Campus-Only Dissertation

Degree Name

Doctor of Philosophy (PhD)

Department

Interdisciplinary Program

Advisor

Catherine Berardelli

Second Committee Member

Therese Shipps

Third Committee Member

Sandra Butler

Abstract

Since the beginning of the AIDS epidemic in 1981, persons diagnosed with human immunodeficiency virus (HIV) have been the targets of stigma. This is particularly significant for HIV-positive gay men who are additionally stigmatized because of negative societal views of homosexuality. While a few studies have examined the impact of stigma on the lives of persons living with HIV and AIDS (PWHA), very little of this research specifically examines how the complex forces of stigma influence the self-care behaviors of HIV-positive gay men.
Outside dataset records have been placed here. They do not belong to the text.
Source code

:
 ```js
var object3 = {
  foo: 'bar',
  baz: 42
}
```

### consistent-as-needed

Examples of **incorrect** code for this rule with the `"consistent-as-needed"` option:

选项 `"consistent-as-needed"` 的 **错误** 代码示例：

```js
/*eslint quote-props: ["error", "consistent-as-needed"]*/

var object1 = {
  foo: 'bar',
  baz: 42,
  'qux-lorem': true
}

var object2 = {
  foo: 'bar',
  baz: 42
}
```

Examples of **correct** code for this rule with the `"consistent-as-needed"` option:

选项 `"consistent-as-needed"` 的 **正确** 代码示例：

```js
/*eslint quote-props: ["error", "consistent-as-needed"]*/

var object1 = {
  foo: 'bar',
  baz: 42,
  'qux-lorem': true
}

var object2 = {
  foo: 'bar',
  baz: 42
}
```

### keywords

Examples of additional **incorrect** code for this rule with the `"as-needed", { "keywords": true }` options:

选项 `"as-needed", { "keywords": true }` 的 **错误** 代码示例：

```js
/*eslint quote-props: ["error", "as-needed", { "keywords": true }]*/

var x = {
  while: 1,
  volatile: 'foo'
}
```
The purpose of this grounded theory study was to investigate how HIV-positive gay men manage the consequences of stigma, and more specifically to examine the impact of stigma on their self-care decisions and behaviors. A theoretical sample of 20 HIV-positive gay men participated in this study. Individual semi-structured interviews were conducted with 15 HIV-positive gay men. The oral interviews were audio-recorded and transcribed verbatim. A focus group consisting of five additional HIV-positive gay men also generated data on the topic. Participants were asked to talk about their experiences of dealing with gay stigma and HIV/AIDS stigma, and to describe how stigma affected their self-care. Men responded to HIV/AIDS stigma and gay-related stigma by engaging in a number of strategies along a stigma management continuum in order to protect themselves from being negatively labeled, shamed, or rejected by others. Striving for normalcy emerged as the central category across the entire set of interviews and focus group discussion. Participants sought to maintain normal lives by seeking affirming social support networks. Most men saw status disclosure as the main route to an affirming social support system and ultimately as a way to resolve any incongruence between self-view and reflected appraisals. A number of implications for clinical practice are drawn from the findings. The study’s limitations, and suggestions for future research are also discussed.